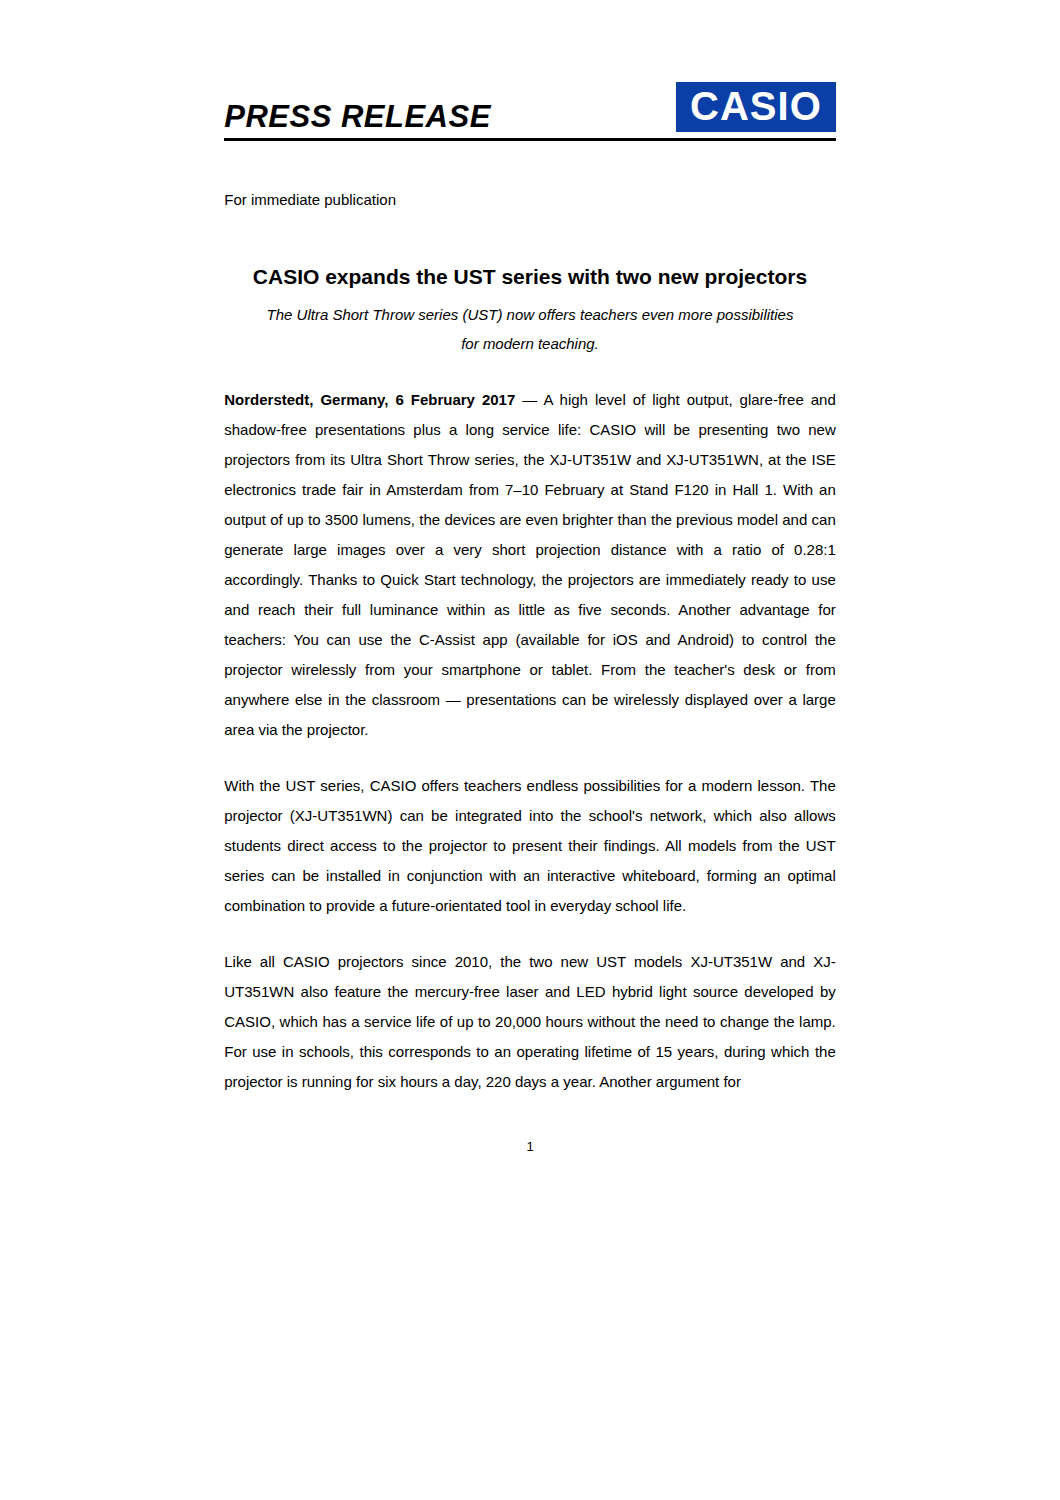PRESS RELEASE
CASIO
For immediate publication
CASIO expands the UST series with two new projectors
The Ultra Short Throw series (UST) now offers teachers even more possibilities
for modern teaching.
Norderstedt, Germany, 6 February 2017 — A high level of light output, glare-free and shadow-free presentations plus a long service life: CASIO will be presenting two new projectors from its Ultra Short Throw series, the XJ-UT351W and XJ-UT351WN, at the ISE electronics trade fair in Amsterdam from 7–10 February at Stand F120 in Hall 1. With an output of up to 3500 lumens, the devices are even brighter than the previous model and can generate large images over a very short projection distance with a ratio of 0.28:1 accordingly. Thanks to Quick Start technology, the projectors are immediately ready to use and reach their full luminance within as little as five seconds. Another advantage for teachers: You can use the C-Assist app (available for iOS and Android) to control the projector wirelessly from your smartphone or tablet. From the teacher's desk or from anywhere else in the classroom — presentations can be wirelessly displayed over a large area via the projector.
With the UST series, CASIO offers teachers endless possibilities for a modern lesson. The projector (XJ-UT351WN) can be integrated into the school's network, which also allows students direct access to the projector to present their findings. All models from the UST series can be installed in conjunction with an interactive whiteboard, forming an optimal combination to provide a future-orientated tool in everyday school life.
Like all CASIO projectors since 2010, the two new UST models XJ-UT351W and XJ-UT351WN also feature the mercury-free laser and LED hybrid light source developed by CASIO, which has a service life of up to 20,000 hours without the need to change the lamp. For use in schools, this corresponds to an operating lifetime of 15 years, during which the projector is running for six hours a day, 220 days a year. Another argument for
1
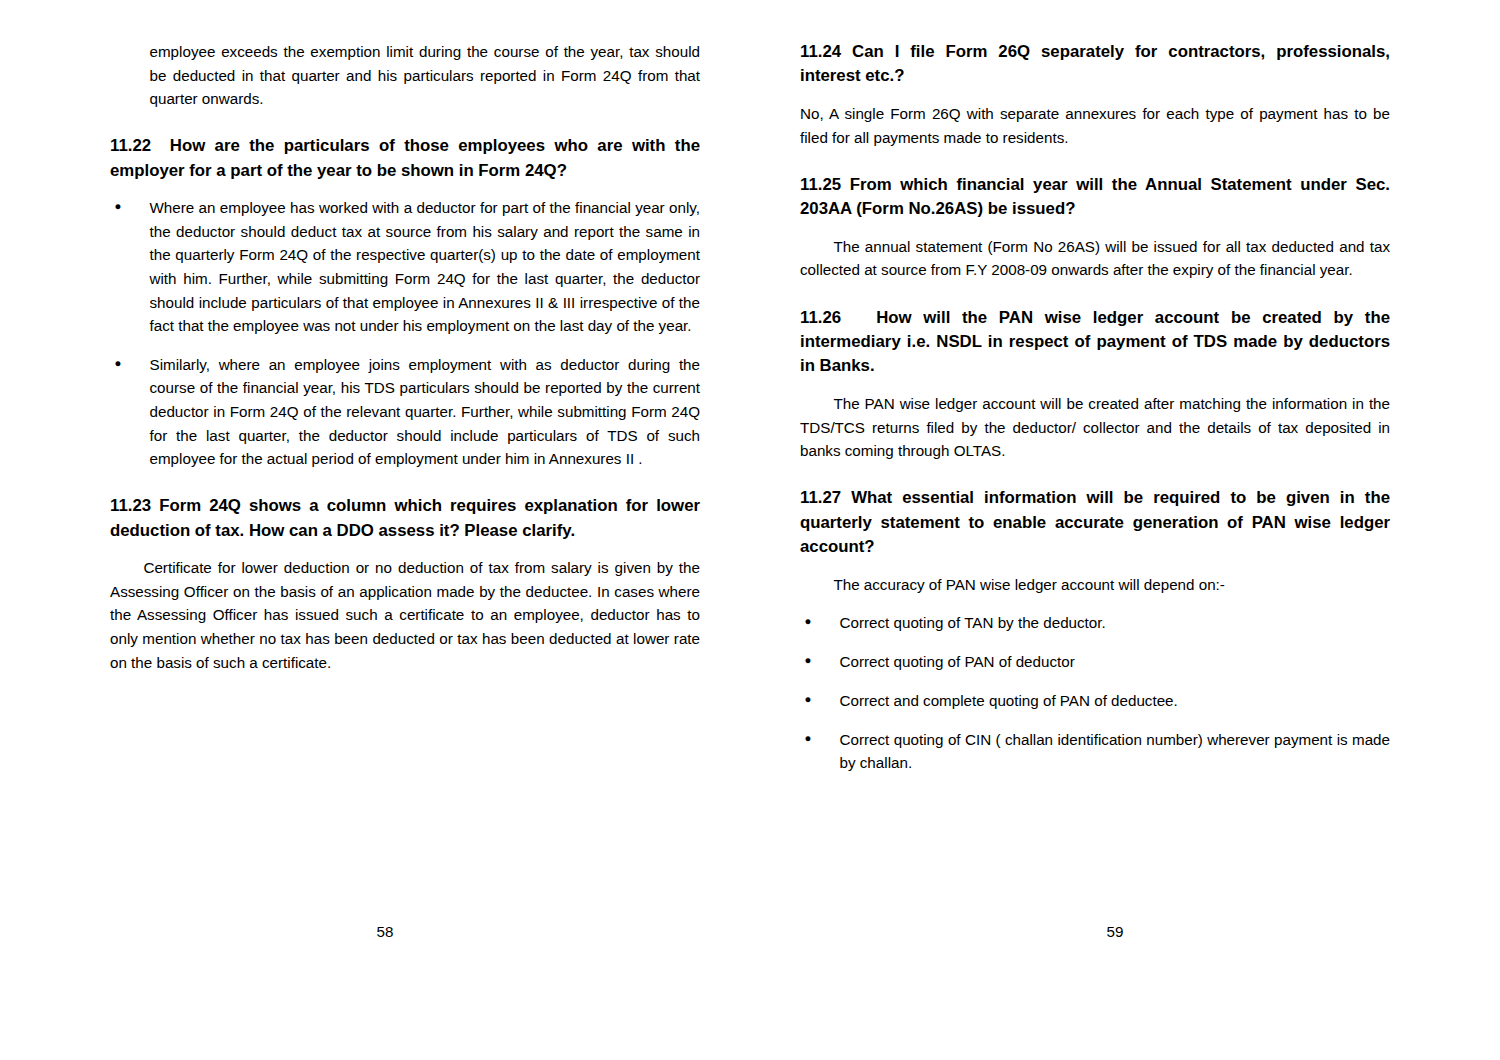employee exceeds the exemption limit during the course of the year, tax should be deducted in that quarter and his particulars reported in Form 24Q from that quarter onwards.
11.22 How are the particulars of those employees who are with the employer for a part of the year to be shown in Form 24Q?
Where an employee has worked with a deductor for part of the financial year only, the deductor should deduct tax at source from his salary and report the same in the quarterly Form 24Q of the respective quarter(s) up to the date of employment with him. Further, while submitting Form 24Q for the last quarter, the deductor should include particulars of that employee in Annexures II & III irrespective of the fact that the employee was not under his employment on the last day of the year.
Similarly, where an employee joins employment with as deductor during the course of the financial year, his TDS particulars should be reported by the current deductor in Form 24Q of the relevant quarter. Further, while submitting Form 24Q for the last quarter, the deductor should include particulars of TDS of such employee for the actual period of employment under him in Annexures II .
11.23 Form 24Q shows a column which requires explanation for lower deduction of tax. How can a DDO assess it? Please clarify.
Certificate for lower deduction or no deduction of tax from salary is given by the Assessing Officer on the basis of an application made by the deductee. In cases where the Assessing Officer has issued such a certificate to an employee, deductor has to only mention whether no tax has been deducted or tax has been deducted at lower rate on the basis of such a certificate.
58
11.24 Can I file Form 26Q separately for contractors, professionals, interest etc.?
No, A single Form 26Q with separate annexures for each type of payment has to be filed for all payments made to residents.
11.25 From which financial year will the Annual Statement under Sec. 203AA (Form No.26AS) be issued?
The annual statement (Form No 26AS) will be issued for all tax deducted and tax collected at source from F.Y 2008-09 onwards after the expiry of the financial year.
11.26 How will the PAN wise ledger account be created by the intermediary i.e. NSDL in respect of payment of TDS made by deductors in Banks.
The PAN wise ledger account will be created after matching the information in the TDS/TCS returns filed by the deductor/ collector and the details of tax deposited in banks coming through OLTAS.
11.27 What essential information will be required to be given in the quarterly statement to enable accurate generation of PAN wise ledger account?
The accuracy of PAN wise ledger account will depend on:-
Correct quoting of TAN by the deductor.
Correct quoting of PAN of deductor
Correct and complete quoting of PAN of deductee.
Correct quoting of CIN ( challan identification number) wherever payment is made by challan.
59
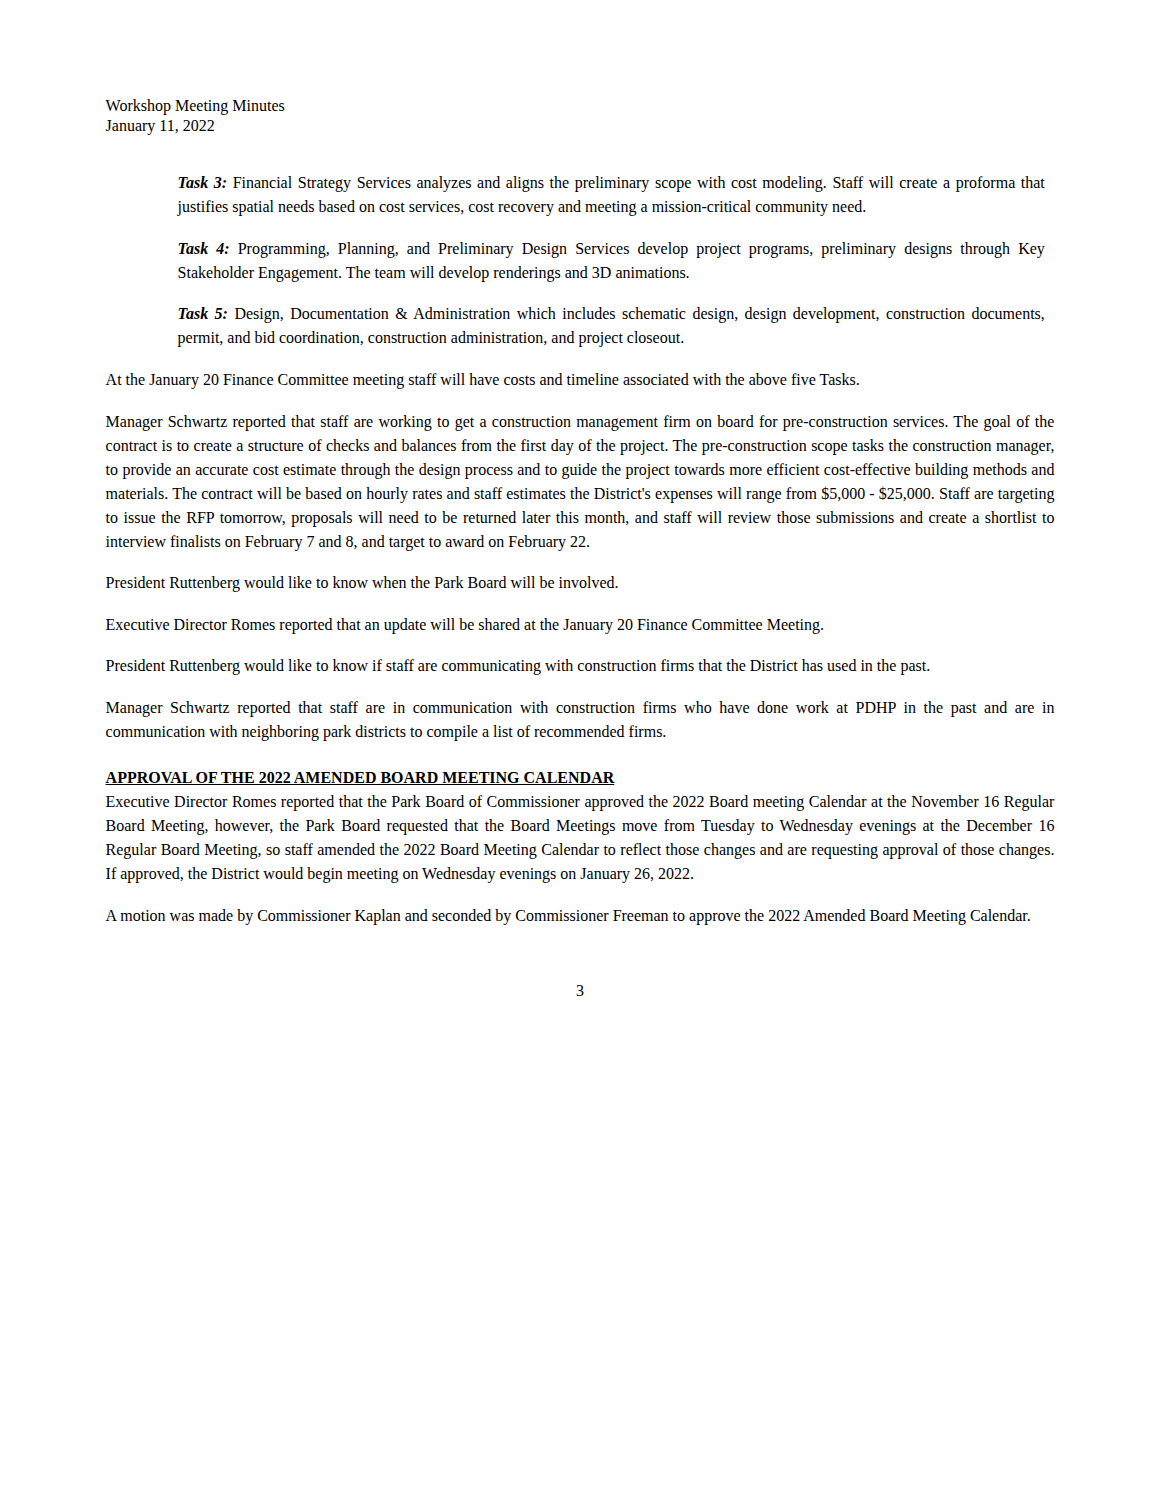Workshop Meeting Minutes
January 11, 2022
Task 3: Financial Strategy Services analyzes and aligns the preliminary scope with cost modeling. Staff will create a proforma that justifies spatial needs based on cost services, cost recovery and meeting a mission-critical community need.
Task 4: Programming, Planning, and Preliminary Design Services develop project programs, preliminary designs through Key Stakeholder Engagement. The team will develop renderings and 3D animations.
Task 5: Design, Documentation & Administration which includes schematic design, design development, construction documents, permit, and bid coordination, construction administration, and project closeout.
At the January 20 Finance Committee meeting staff will have costs and timeline associated with the above five Tasks.
Manager Schwartz reported that staff are working to get a construction management firm on board for pre-construction services. The goal of the contract is to create a structure of checks and balances from the first day of the project. The pre-construction scope tasks the construction manager, to provide an accurate cost estimate through the design process and to guide the project towards more efficient cost-effective building methods and materials. The contract will be based on hourly rates and staff estimates the District's expenses will range from $5,000 - $25,000. Staff are targeting to issue the RFP tomorrow, proposals will need to be returned later this month, and staff will review those submissions and create a shortlist to interview finalists on February 7 and 8, and target to award on February 22.
President Ruttenberg would like to know when the Park Board will be involved.
Executive Director Romes reported that an update will be shared at the January 20 Finance Committee Meeting.
President Ruttenberg would like to know if staff are communicating with construction firms that the District has used in the past.
Manager Schwartz reported that staff are in communication with construction firms who have done work at PDHP in the past and are in communication with neighboring park districts to compile a list of recommended firms.
APPROVAL OF THE 2022 AMENDED BOARD MEETING CALENDAR
Executive Director Romes reported that the Park Board of Commissioner approved the 2022 Board meeting Calendar at the November 16 Regular Board Meeting, however, the Park Board requested that the Board Meetings move from Tuesday to Wednesday evenings at the December 16 Regular Board Meeting, so staff amended the 2022 Board Meeting Calendar to reflect those changes and are requesting approval of those changes. If approved, the District would begin meeting on Wednesday evenings on January 26, 2022.
A motion was made by Commissioner Kaplan and seconded by Commissioner Freeman to approve the 2022 Amended Board Meeting Calendar.
3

Problem description: The records above are to be repeated exactly, apart from their pictures.

Answer area:
PRESS RELEASE
CASIO
For immediate publication
CASIO expands the UST series with two new projectors
The Ultra Short Throw series (UST) now offers teachers even more possibilities
for modern teaching.
Norderstedt, Germany, 6 February 2017 — A high level of light output, glare-free and shadow-free presentations plus a long service life: CASIO will be presenting two new projectors from its Ultra Short Throw series, the XJ-UT351W and XJ-UT351WN, at the ISE electronics trade fair in Amsterdam from 7–10 February at Stand F120 in Hall 1. With an output of up to 3500 lumens, the devices are even brighter than the previous model and can generate large images over a very short projection distance with a ratio of 0.28:1 accordingly. Thanks to Quick Start technology, the projectors are immediately ready to use and reach their full luminance within as little as five seconds. Another advantage for teachers: You can use the C-Assist app (available for iOS and Android) to control the projector wirelessly from your smartphone or tablet. From the teacher's desk or from anywhere else in the classroom — presentations can be wirelessly displayed over a large area via the projector.
With the UST series, CASIO offers teachers endless possibilities for a modern lesson. The projector (XJ-UT351WN) can be integrated into the school's network, which also allows students direct access to the projector to present their findings. All models from the UST series can be installed in conjunction with an interactive whiteboard, forming an optimal combination to provide a future-orientated tool in everyday school life.
Like all CASIO projectors since 2010, the two new UST models XJ-UT351W and XJ-UT351WN also feature the mercury-free laser and LED hybrid light source developed by CASIO, which has a service life of up to 20,000 hours without the need to change the lamp. For use in schools, this corresponds to an operating lifetime of 15 years, during which the projector is running for six hours a day, 220 days a year. Another argument for
1
employee exceeds the exemption limit during the course of the year, tax should be deducted in that quarter and his particulars reported in Form 24Q from that quarter onwards.
11.22 How are the particulars of those employees who are with the employer for a part of the year to be shown in Form 24Q?
Where an employee has worked with a deductor for part of the financial year only, the deductor should deduct tax at source from his salary and report the same in the quarterly Form 24Q of the respective quarter(s) up to the date of employment with him. Further, while submitting Form 24Q for the last quarter, the deductor should include particulars of that employee in Annexures II & III irrespective of the fact that the employee was not under his employment on the last day of the year.
Similarly, where an employee joins employment with as deductor during the course of the financial year, his TDS particulars should be reported by the current deductor in Form 24Q of the relevant quarter. Further, while submitting Form 24Q for the last quarter, the deductor should include particulars of TDS of such employee for the actual period of employment under him in Annexures II .
11.23 Form 24Q shows a column which requires explanation for lower deduction of tax. How can a DDO assess it? Please clarify.
Certificate for lower deduction or no deduction of tax from salary is given by the Assessing Officer on the basis of an application made by the deductee. In cases where the Assessing Officer has issued such a certificate to an employee, deductor has to only mention whether no tax has been deducted or tax has been deducted at lower rate on the basis of such a certificate.
58
11.24 Can I file Form 26Q separately for contractors, professionals, interest etc.?
No, A single Form 26Q with separate annexures for each type of payment has to be filed for all payments made to residents.
11.25 From which financial year will the Annual Statement under Sec. 203AA (Form No.26AS) be issued?
The annual statement (Form No 26AS) will be issued for all tax deducted and tax collected at source from F.Y 2008-09 onwards after the expiry of the financial year.
11.26 How will the PAN wise ledger account be created by the intermediary i.e. NSDL in respect of payment of TDS made by deductors in Banks.
The PAN wise ledger account will be created after matching the information in the TDS/TCS returns filed by the deductor/ collector and the details of tax deposited in banks coming through OLTAS.
11.27 What essential information will be required to be given in the quarterly statement to enable accurate generation of PAN wise ledger account?
The accuracy of PAN wise ledger account will depend on:-
Correct quoting of TAN by the deductor.
Correct quoting of PAN of deductor
Correct and complete quoting of PAN of deductee.
Correct quoting of CIN ( challan identification number) wherever payment is made by challan.
59
Workshop Meeting Minutes
January 11, 2022
Task 3: Financial Strategy Services analyzes and aligns the preliminary scope with cost modeling. Staff will create a proforma that justifies spatial needs based on cost services, cost recovery and meeting a mission-critical community need.
Task 4: Programming, Planning, and Preliminary Design Services develop project programs, preliminary designs through Key Stakeholder Engagement. The team will develop renderings and 3D animations.
Task 5: Design, Documentation & Administration which includes schematic design, design development, construction documents, permit, and bid coordination, construction administration, and project closeout.
At the January 20 Finance Committee meeting staff will have costs and timeline associated with the above five Tasks.
Manager Schwartz reported that staff are working to get a construction management firm on board for pre-construction services. The goal of the contract is to create a structure of checks and balances from the first day of the project. The pre-construction scope tasks the construction manager, to provide an accurate cost estimate through the design process and to guide the project towards more efficient cost-effective building methods and materials. The contract will be based on hourly rates and staff estimates the District's expenses will range from $5,000 - $25,000. Staff are targeting to issue the RFP tomorrow, proposals will need to be returned later this month, and staff will review those submissions and create a shortlist to interview finalists on February 7 and 8, and target to award on February 22.
President Ruttenberg would like to know when the Park Board will be involved.
Executive Director Romes reported that an update will be shared at the January 20 Finance Committee Meeting.
President Ruttenberg would like to know if staff are communicating with construction firms that the District has used in the past.
Manager Schwartz reported that staff are in communication with construction firms who have done work at PDHP in the past and are in communication with neighboring park districts to compile a list of recommended firms.
APPROVAL OF THE 2022 AMENDED BOARD MEETING CALENDAR
Executive Director Romes reported that the Park Board of Commissioner approved the 2022 Board meeting Calendar at the November 16 Regular Board Meeting, however, the Park Board requested that the Board Meetings move from Tuesday to Wednesday evenings at the December 16 Regular Board Meeting, so staff amended the 2022 Board Meeting Calendar to reflect those changes and are requesting approval of those changes. If approved, the District would begin meeting on Wednesday evenings on January 26, 2022.
A motion was made by Commissioner Kaplan and seconded by Commissioner Freeman to approve the 2022 Amended Board Meeting Calendar.
3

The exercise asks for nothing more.